*** Opening of Dataset records ***

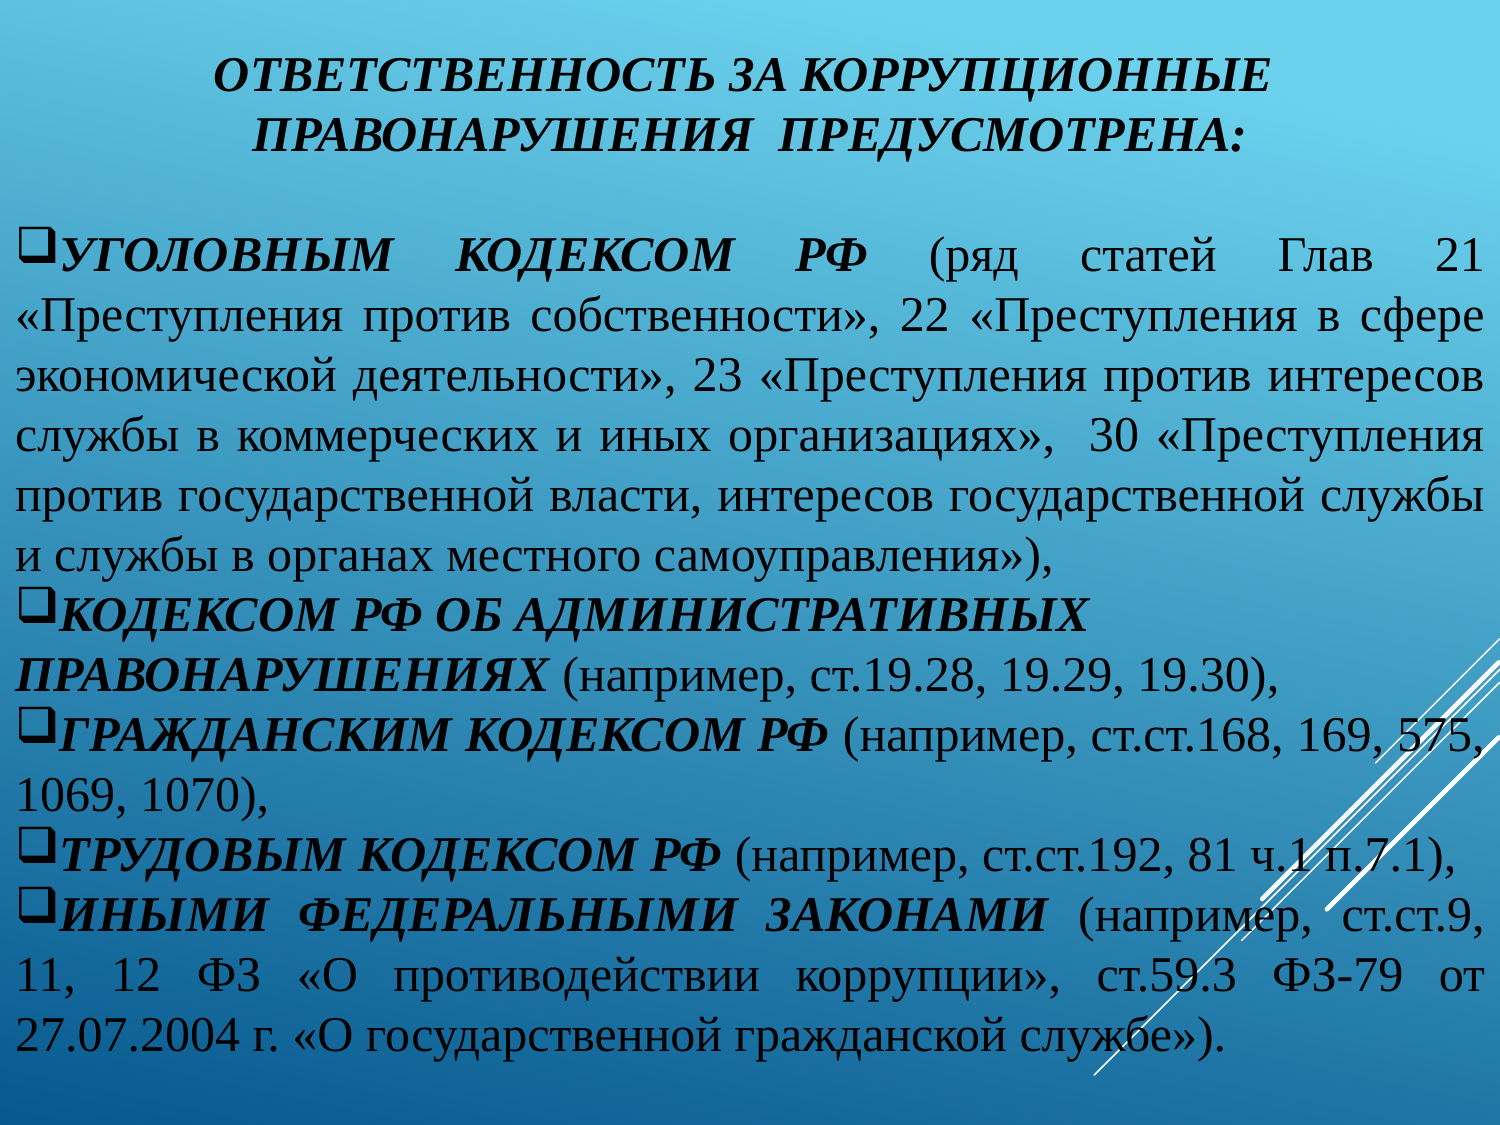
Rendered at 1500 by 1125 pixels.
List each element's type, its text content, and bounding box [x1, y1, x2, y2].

text_box ОТВЕТСТВЕННОСТЬ ЗА КОРРУПЦИОННЫЕ ПРАВОНАРУШЕНИЯ ПРЕДУСМОТРЕНА: УГОЛОВНЫМ КОДЕКСОМ РФ (ряд статей Глав 21 «Преступления против собственности», 22 «Преступления в сфере экономической деятельности», 23 «Преступления против интересов службы в коммерческих и иных организациях», 30 «Преступления против государственной власти, интересов государственной службы и службы в органах местного самоуправления»), КОДЕКСОМ РФ ОБ АДМИНИСТРАТИВНЫХ ПРАВОНАРУШЕНИЯХ (например, ст.19.28, 19.29, 19.30), ГРАЖДАНСКИМ КОДЕКСОМ РФ (например, ст.ст.168, 169, 575, 1069, 1070), ТРУДОВЫМ КОДЕКСОМ РФ (например, ст.ст.192, 81 ч.1 п.7.1), ИНЫМИ ФЕДЕРАЛЬНЫМИ ЗАКОНАМИ (например, ст.ст.9, 11, 12 ФЗ «О противодействии коррупции», ст.59.3 ФЗ-79 от 27.07.2004 г. «О государственной гражданской службе»). [0, 33, 1500, 1125]
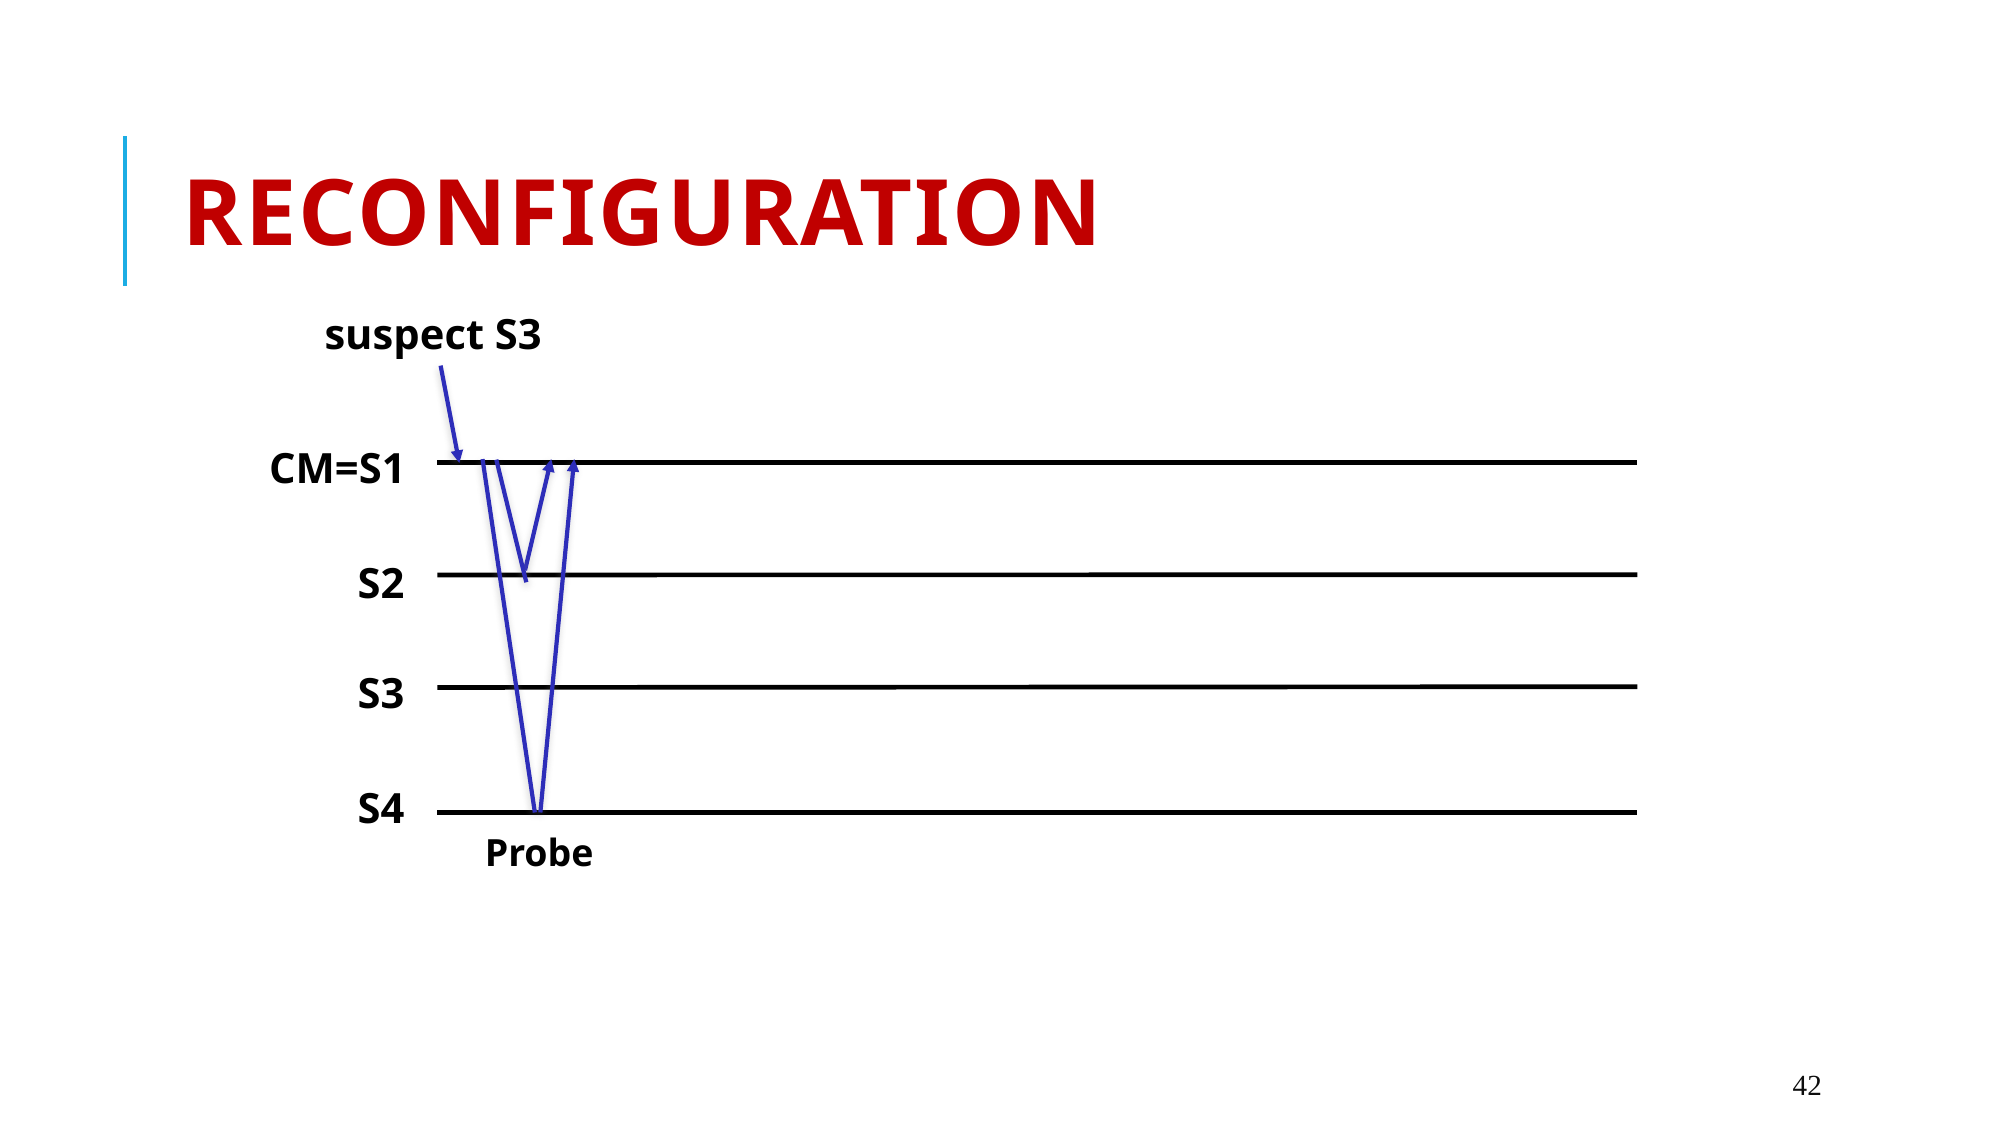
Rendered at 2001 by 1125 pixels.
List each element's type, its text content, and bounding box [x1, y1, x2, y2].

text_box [482, 458, 536, 813]
title Reconfiguration [168, 96, 1763, 342]
text_box CM=S1 [249, 434, 425, 500]
text_box S4 [324, 774, 438, 840]
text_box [440, 365, 460, 464]
text_box S2 [324, 549, 438, 615]
text_box S3 [324, 659, 438, 725]
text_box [540, 458, 575, 813]
text_box suspect S3 [291, 299, 575, 365]
text_box Probe [470, 821, 613, 882]
slide_number 42 [1777, 1061, 1938, 1107]
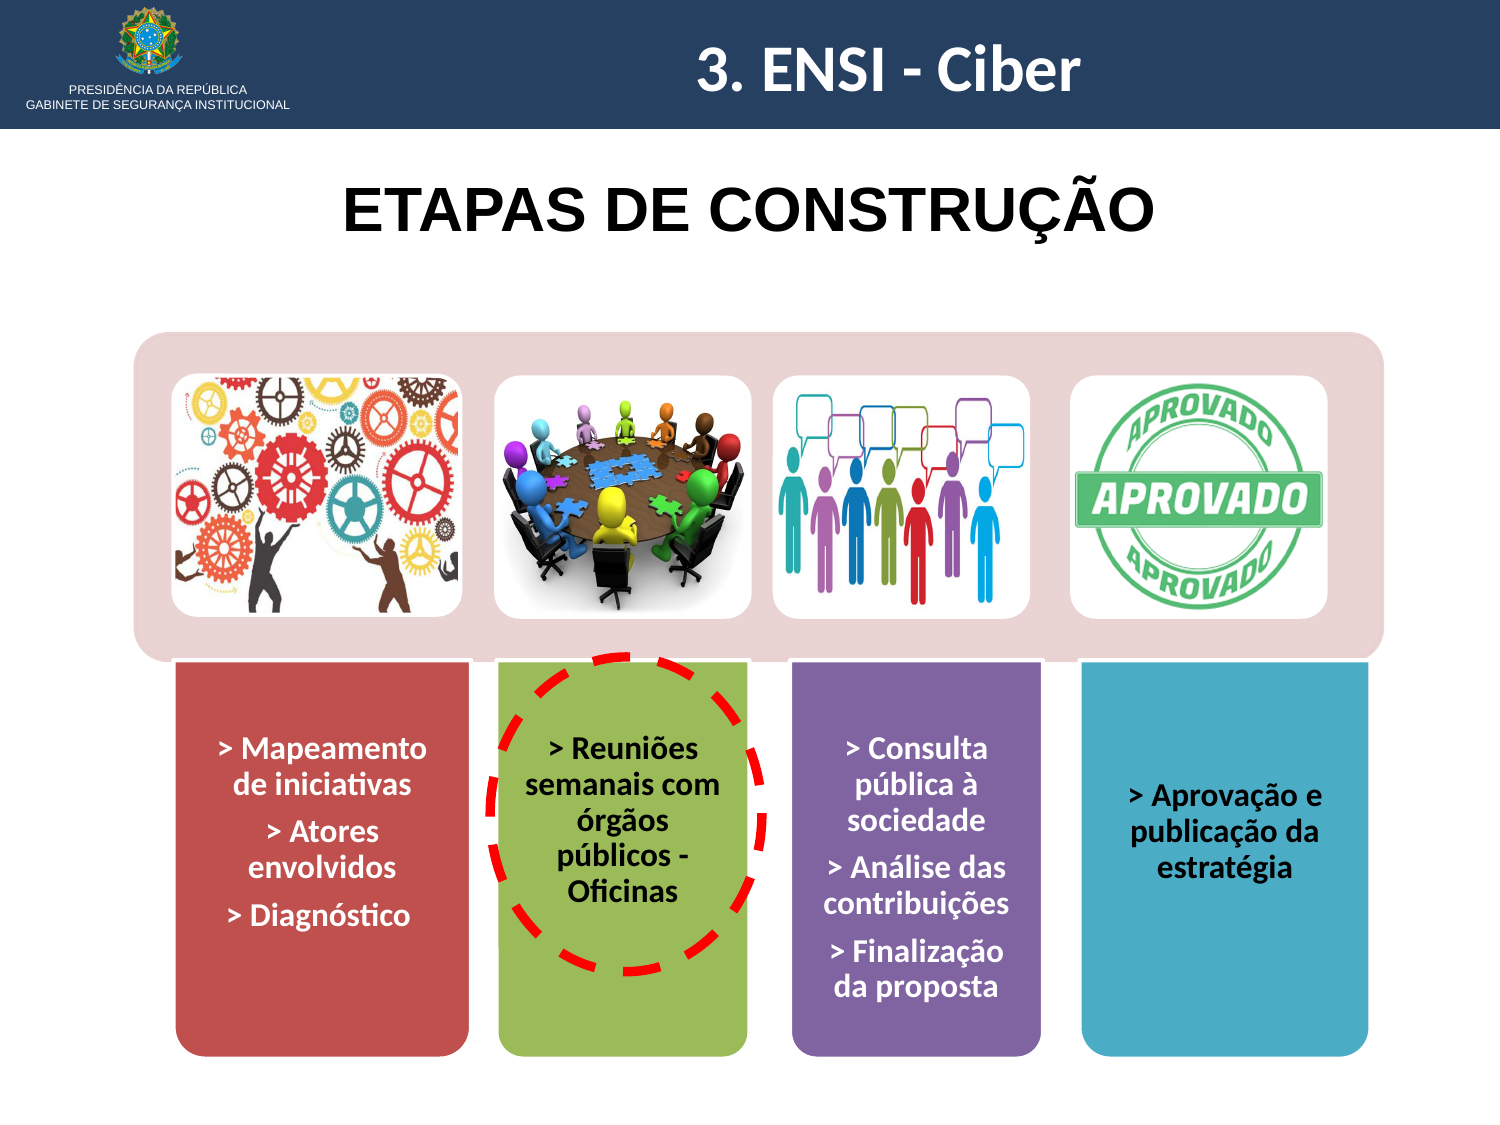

*** Close of Dataset records ***

From the entries above, copy every line where the word "Rendered" shows up.

▸ **Output for this task**
Rendered at 1500 by 1125 pixels.
Rendered at 2001 by 1125 pixels.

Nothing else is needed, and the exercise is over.